Day 8 — My fever seems to be going down slowly. I feel better this morning than I did last night, but that’s not saying much. I spent much of the night awake and scared. Sweating through my clothes, shaking and in pain. I dream that I am on a battlefield, wielding a giant sword. I am fighting a demon wearing a crown. I keep cutting off its head but the head keeps growing back. How many times does a demon need to be decapitated? As many times as it takes.

Day 9 — Fever is going up again. My children don’t understand why I won’t get out of bed. My son keeps jumping on me. We are doing a horrible job of keeping me quarantined. My husband just can’t keep the kids away from me. My mother sends me an article talking about how nausea, vomiting and diarrhea are now also considered symptoms now. Cool, cool, cool…cool. I try to get up and take a shower. I am winded walking to the bathroom. My husband asks me why I am panting. Fuck.

Day 10 – 3am. More night terrors. My left arm is throbbing. I cannot find a comfortable position. I text my mom. “It’s trying to liquify me. It knows where I’m weakest and it’s trying to make me weaker.” My mother texts me back and tells me to make myself some tea if I feel strong enough and open the window in my bedroom. I make it into the kitchen, put the kettle on and collapse on the floor panting. My cats immediately begin crawling around me. I remember the article I read months ago about how your cats would totally eat you if you died. I wonder how long it would take for them to eat me if I died right there on the floor. Then I realize that my kids would probably find me first. That cannot happen. I drag myself up off of the floor, pour the tea and make it back to the bedroom. I still don’t know how I got the window open.

Day 11 — “Everything has to change.” These are the words running through my head on repeat as I wake up. It’s a beautiful day outside. I can hear the birds chirping through my open window. My mother is texting me incessantly. She is intent on getting me tested. She has been calling the urgent care centers in the area and is being told that they will not test you unless you can prove exposure or are willing to pay a premium. She says if I want to go, she will pay. I don’t want to go anywhere. I tell her I will go to the doctor if it gets bad enough. I tell her I’m actually feeling better. She sends me a screenshot of last night’s texts. But that was the night. The beast comes out at night. That’s what Chris Cuomo said and I can concur. Now it’s morning. My husband tries to make me eat. I refuse. I can’t keep anything down but Marmite tea. I read more terrifying news articles and wait for everything to get worse.

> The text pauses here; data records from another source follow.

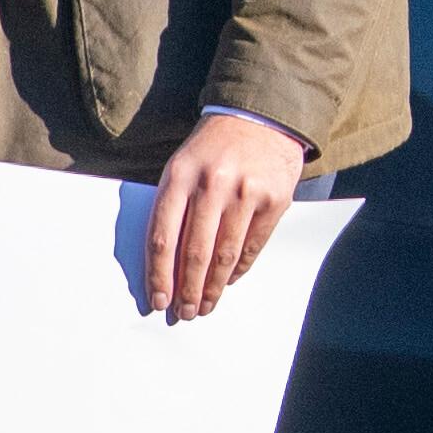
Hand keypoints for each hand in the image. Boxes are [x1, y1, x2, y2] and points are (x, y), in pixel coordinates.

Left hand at [146, 109, 312, 320]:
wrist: (260, 119)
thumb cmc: (213, 148)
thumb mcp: (181, 167)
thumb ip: (172, 209)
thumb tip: (166, 265)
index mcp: (179, 176)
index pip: (163, 237)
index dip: (159, 275)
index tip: (158, 300)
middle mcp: (212, 184)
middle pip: (195, 253)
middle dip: (187, 290)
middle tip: (184, 313)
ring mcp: (246, 192)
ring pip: (225, 255)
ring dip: (213, 288)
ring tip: (206, 306)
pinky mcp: (274, 200)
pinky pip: (253, 246)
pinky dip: (239, 269)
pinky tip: (229, 282)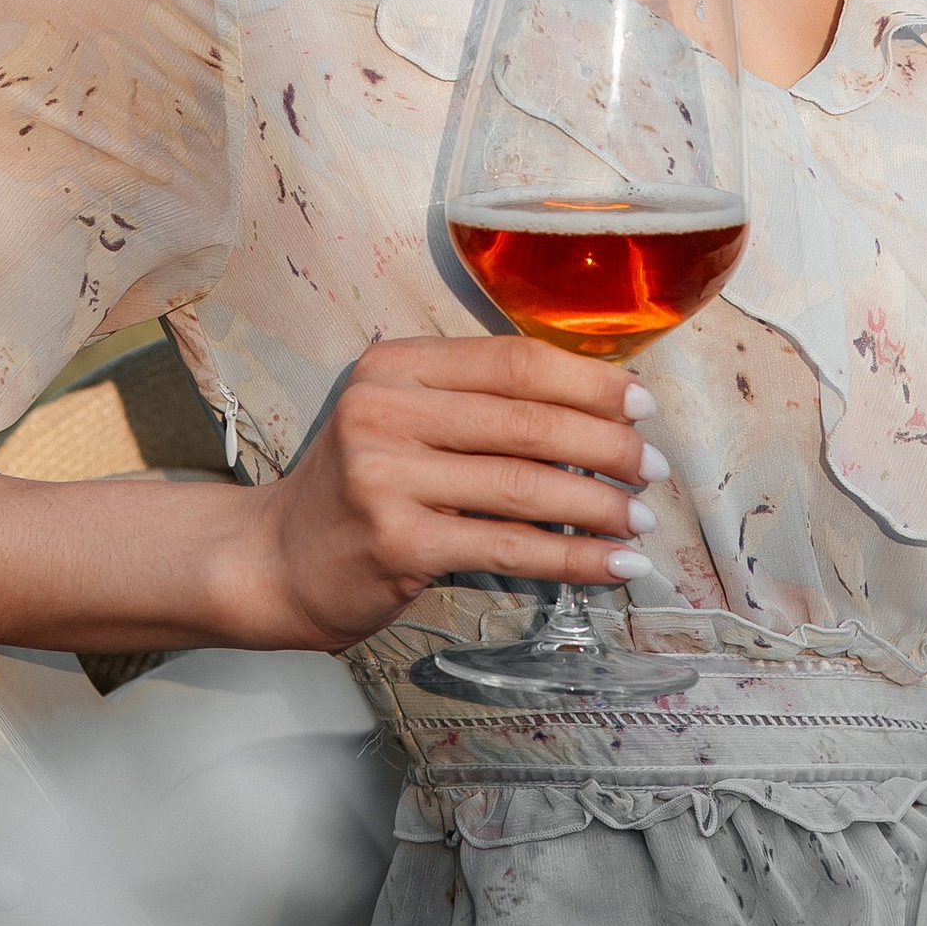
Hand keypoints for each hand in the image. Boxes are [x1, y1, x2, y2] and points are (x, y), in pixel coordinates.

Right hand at [232, 333, 665, 651]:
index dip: (588, 379)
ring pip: (524, 485)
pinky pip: (508, 547)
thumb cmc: (355, 489)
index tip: (641, 404)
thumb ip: (474, 404)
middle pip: (526, 419)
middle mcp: (383, 410)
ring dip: (600, 504)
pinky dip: (573, 558)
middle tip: (653, 466)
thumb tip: (597, 410)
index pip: (512, 360)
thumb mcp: (399, 419)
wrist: (273, 561)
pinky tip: (614, 566)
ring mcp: (385, 476)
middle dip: (606, 444)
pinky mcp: (396, 541)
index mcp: (393, 365)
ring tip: (643, 519)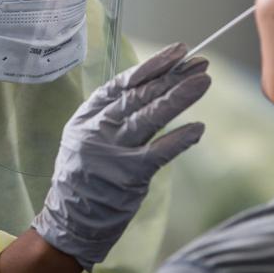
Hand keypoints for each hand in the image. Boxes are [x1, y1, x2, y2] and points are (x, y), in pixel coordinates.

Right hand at [32, 43, 210, 271]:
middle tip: (201, 62)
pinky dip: (179, 140)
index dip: (153, 65)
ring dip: (179, 97)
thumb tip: (152, 86)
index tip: (178, 52)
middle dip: (173, 76)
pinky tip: (197, 128)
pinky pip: (159, 153)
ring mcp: (112, 152)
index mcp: (88, 115)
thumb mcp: (85, 136)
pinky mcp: (128, 176)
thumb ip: (112, 114)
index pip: (124, 82)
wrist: (70, 220)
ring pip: (150, 117)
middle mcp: (97, 129)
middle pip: (141, 95)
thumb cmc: (84, 175)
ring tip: (203, 82)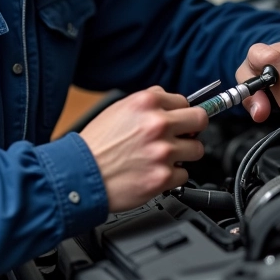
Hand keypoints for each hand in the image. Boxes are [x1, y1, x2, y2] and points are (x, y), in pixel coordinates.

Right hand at [79, 86, 208, 211]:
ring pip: (197, 149)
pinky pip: (184, 174)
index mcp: (147, 102)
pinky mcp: (163, 177)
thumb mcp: (118, 109)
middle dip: (193, 129)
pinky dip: (173, 176)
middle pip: (200, 120)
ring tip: (165, 157)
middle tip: (184, 135)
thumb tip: (170, 103)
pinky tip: (156, 172)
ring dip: (184, 154)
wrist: (79, 175)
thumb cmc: (95, 144)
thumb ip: (147, 103)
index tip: (180, 120)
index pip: (184, 101)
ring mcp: (163, 151)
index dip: (180, 113)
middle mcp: (158, 124)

Day 14 — I haven’t eaten in 3 days…but I’m finally starting to feel normal. I still can’t cross the room without panting, but I chock that up to an electrolyte imbalance. I make my son breakfast for the first time in what feels like forever. I am cautiously happy. My daughter has a virtual piano lesson and then a FaceTime date with a friend. This is the new normal…screens. I think of my desperation to limit screen time in the past and can practically hear The Fates laughing at me.

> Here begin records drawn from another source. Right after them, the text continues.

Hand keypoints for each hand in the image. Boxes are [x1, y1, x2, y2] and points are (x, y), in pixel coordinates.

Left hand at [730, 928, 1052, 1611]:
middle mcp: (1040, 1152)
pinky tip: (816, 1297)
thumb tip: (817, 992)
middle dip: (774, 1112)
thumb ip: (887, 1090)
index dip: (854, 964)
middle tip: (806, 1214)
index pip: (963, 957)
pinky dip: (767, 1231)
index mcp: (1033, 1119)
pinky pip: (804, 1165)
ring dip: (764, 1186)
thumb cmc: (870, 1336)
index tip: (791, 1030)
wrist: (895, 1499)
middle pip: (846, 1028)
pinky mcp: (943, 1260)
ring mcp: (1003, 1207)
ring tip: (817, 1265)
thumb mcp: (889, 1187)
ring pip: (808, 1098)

Day 17 — Gavin Newsom has extended the stay at home order to May. It’s the first of April. Time to clean off the white board calendar on our fridge which has now become a record of how many days we’ve spent in quarantine. I don’t know why I feel the need to keep track, but I do. I’m struck by how normal March began…work, school, birthdays, scheduling the babysitter…all of it already seems another lifetime ago…and it’s only been two weeks.